Dalle prime pagine davanti agli occhi si staglia uno scorcio in bianco e nero dei piccoli vicoli di Parigi, un fioraio, una boulangerie da cui esce fuori l’odore delle baguette appena sfornate e più avanti un piccolo caffè con i tavoli di legno scuro. Un odore forte appena si entra, quasi pungente.
Si sente un gran vociare, qualcuno ride, qualcun altro declama versi. Sembra che si stia litigando ma non è così.
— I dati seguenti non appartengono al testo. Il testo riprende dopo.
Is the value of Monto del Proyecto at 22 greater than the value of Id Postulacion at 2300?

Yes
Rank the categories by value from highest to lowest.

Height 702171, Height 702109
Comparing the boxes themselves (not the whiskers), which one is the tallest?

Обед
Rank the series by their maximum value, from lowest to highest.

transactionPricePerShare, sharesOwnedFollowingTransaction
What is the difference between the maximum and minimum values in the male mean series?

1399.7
Sono solo gli artisti nel loro perenne e  quotidiano scambio di cultura.
Rispetto all’opera precedente sempre di Stefano Serri intitolata gli idropatici, che trovate qui sul blog, in questo volume a parlare più che Il curatore è la stessa poesia.
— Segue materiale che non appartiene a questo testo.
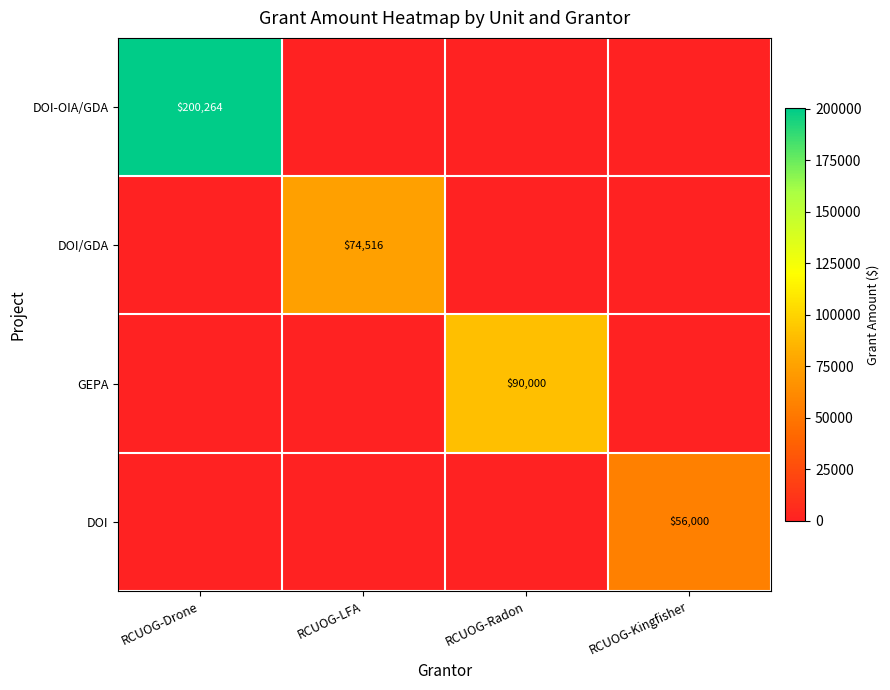

Is it true that GEPA equals 90000 at RCUOG-Radon?

True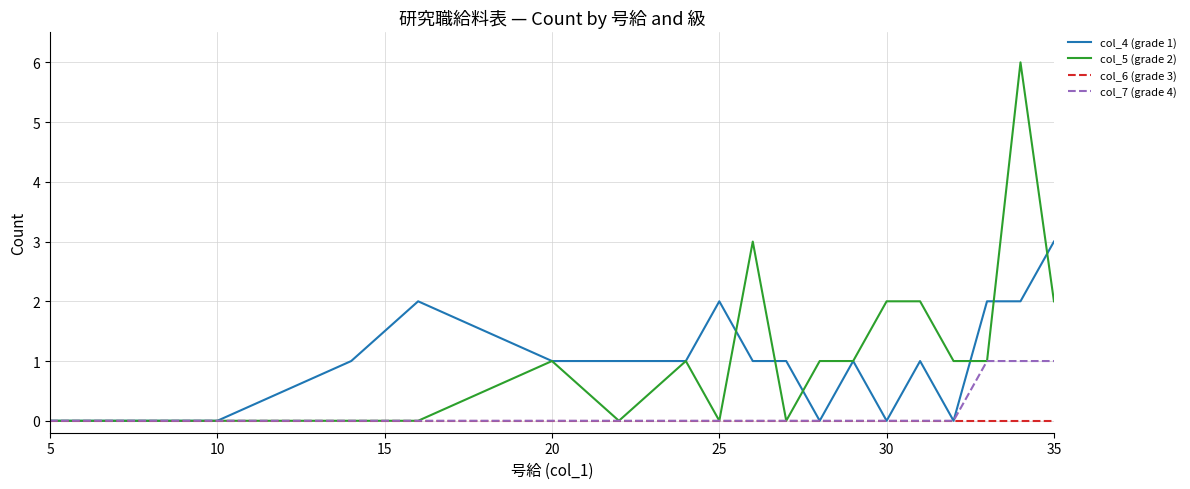

Which series has the widest spread of values?

col_5 (grade 2)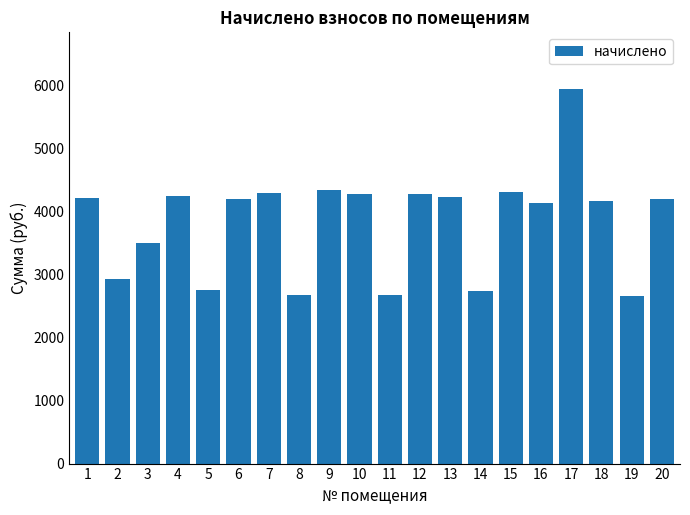

What is the greatest value displayed?

5953.3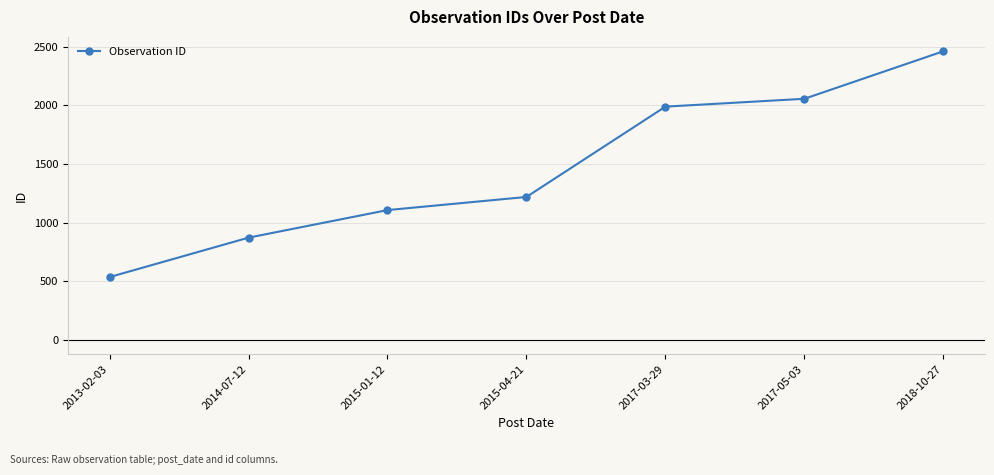

What is the difference between the second highest and minimum values?

1520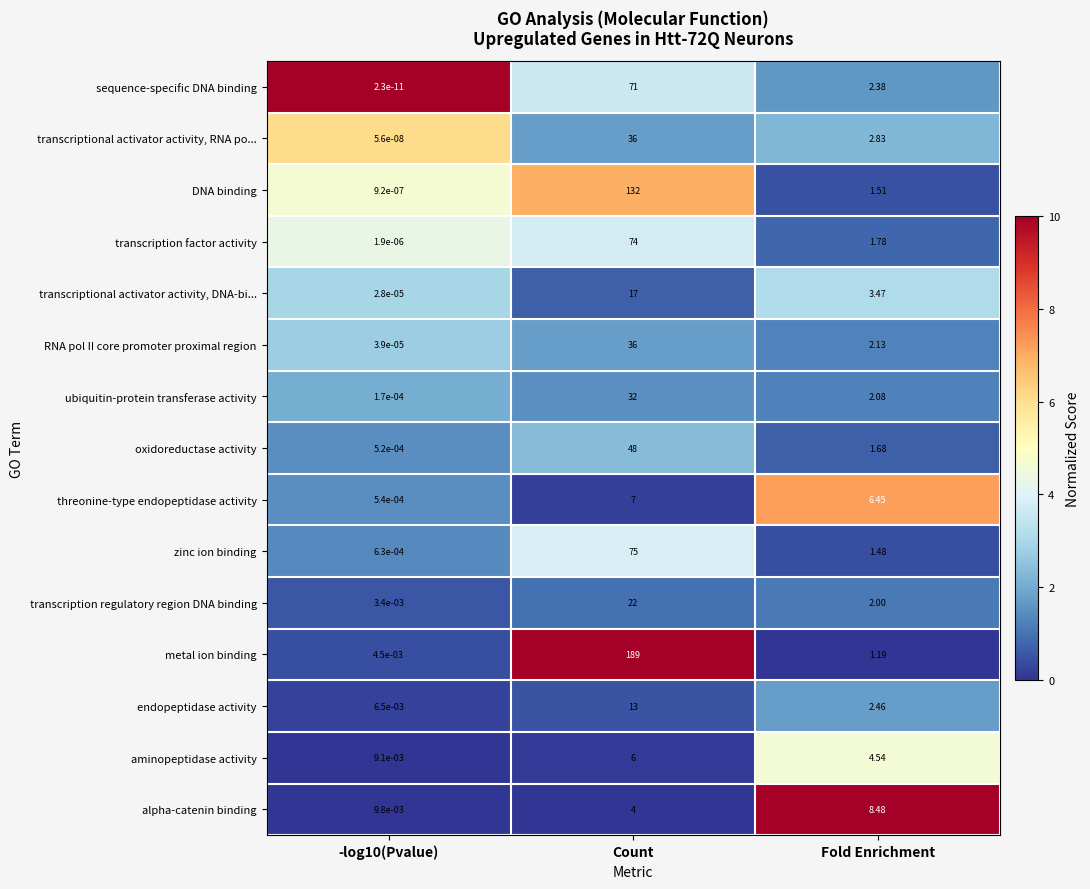

At which label is transcriptional activator activity, DNA-bi... closest to 8?

Fold Enrichment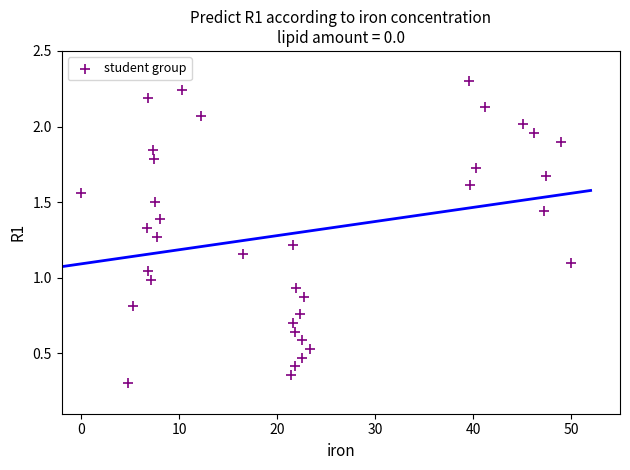

What is the range of X values (max minus min)?

50.0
In buona parte del romanzo sono proprio i versi a prendere il lettore per mano portandolo in quella Parigi scomparsa di cui gli artisti a cui Serri ha dato voce, ne rubano attimi di quotidiano.
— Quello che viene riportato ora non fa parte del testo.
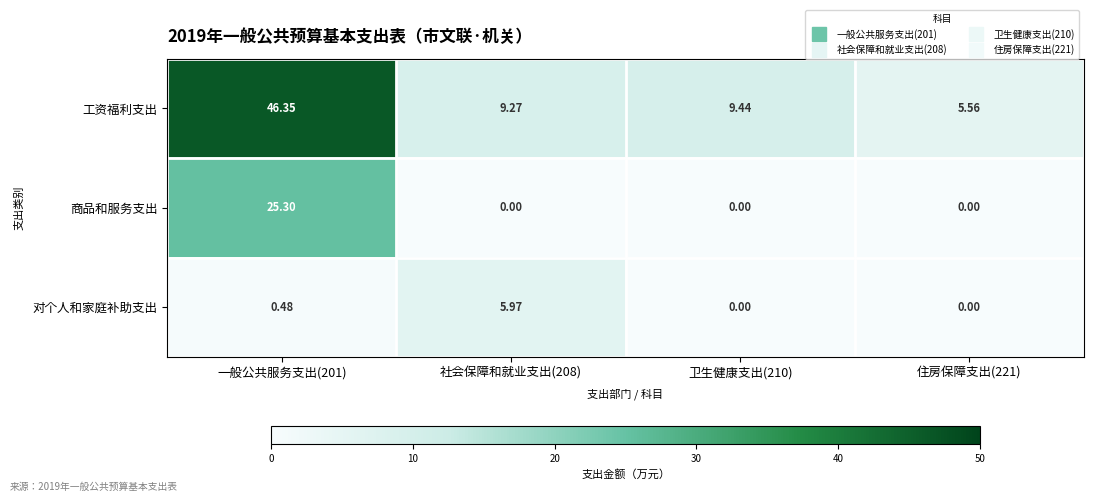

List the series in order of their peak value, highest first.

工资福利支出, 商品和服务支出, 对个人和家庭补助支出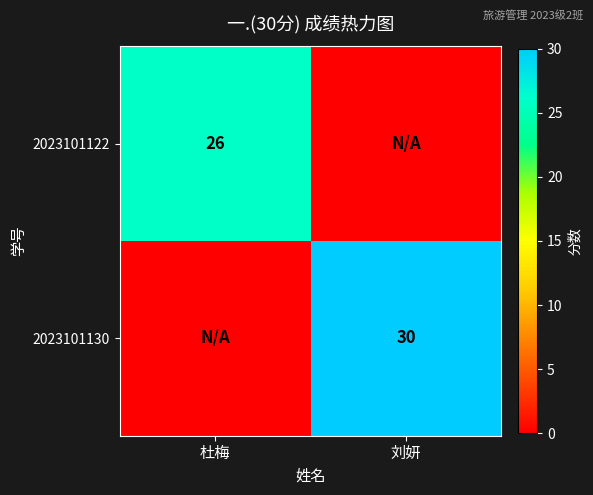

Rank the series at 杜梅 from lowest to highest value.

2023101130, 2023101122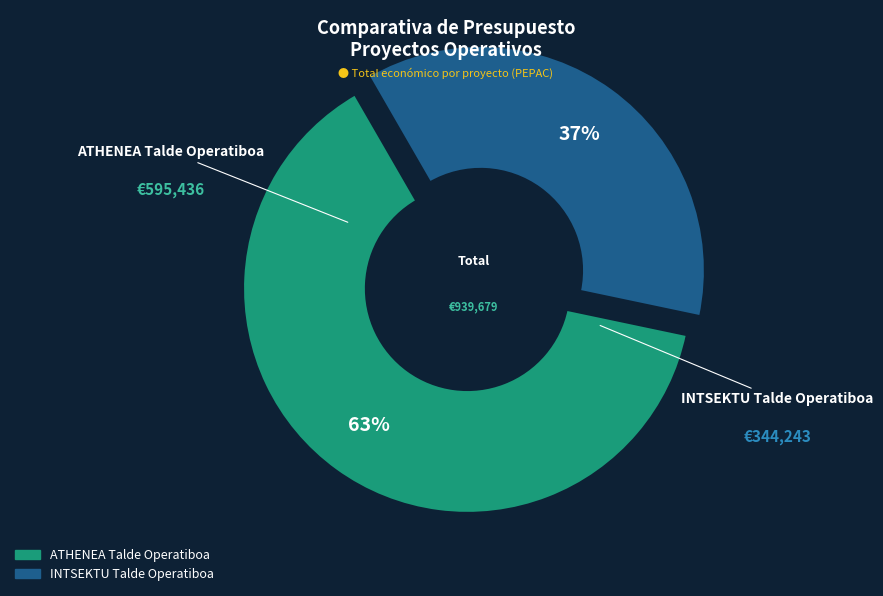

Which category accounts for the majority?

ATHENEA Talde Operatiboa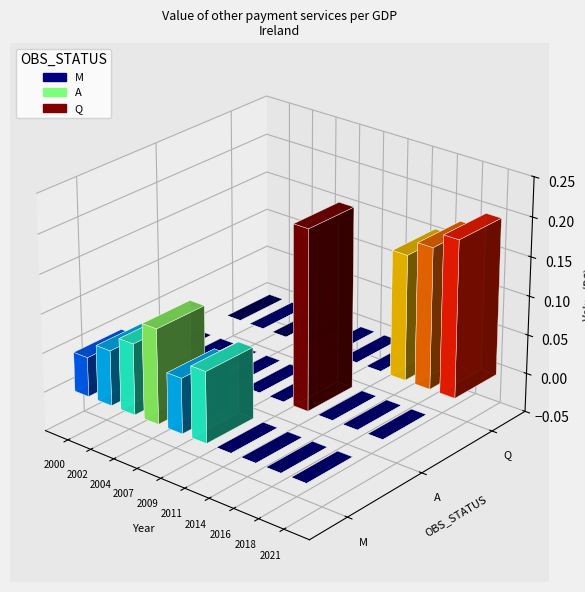

At which category is the sum across all series the highest?

14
Oltre a Coppèe che ci aveva piacevolmente colpito ne “Gli Idropatici”, sono molto evocativi  i versi di Nina de Villard, poetessa e spirito vivace nei salotti letterari più fertili dell’epoca.
“Si accendono i lampioni; nel blu notturno
s’infiammano le stelle; al primo turno
nelle casse dei teatri alla moda,
trasgressioni per studenti, c’è la cosa.
Nei chioschi si installano i venditori
di arance, frittelle e giornali; fuori
ai tavoli del caffè già si siede,
col viso tra i ricci non si vede,
buttando la lenza, pescando l’amore,
la passeggiatrice, perfido fiore”
Le ultime pagine sono dedicate ai poeti, a ciò che ha caratterizzato la loro vita e di riflesso la loro poesia, a come tra di loro si sono conosciuti, influenzati, criticati anche.
Lo stile di Serri è avvolgente tanto che anche quando non si sente affinità con il personaggio che si sta approfondendo, comunque si è spinti a procedere, a leggere affamati le sue parole.
Un’opera che trasuda un’enorme competenza sull’argomento da parte dell’autore oltre ad una mirabile capacità di prosa.
Sicuramente un libro di nicchia rivolto a gusti ben precisi. Non è necessario sapere la lingua ma fa la differenza.
Il grande interesse per la letteratura francese, di cui avevamo già alcune nozioni, unito al fascino della Ville Lumière, ha reso il libro un perfetto “strumento” per viaggiare indietro nel tempo.
Grazie Stefano Serri di averci portate lontano.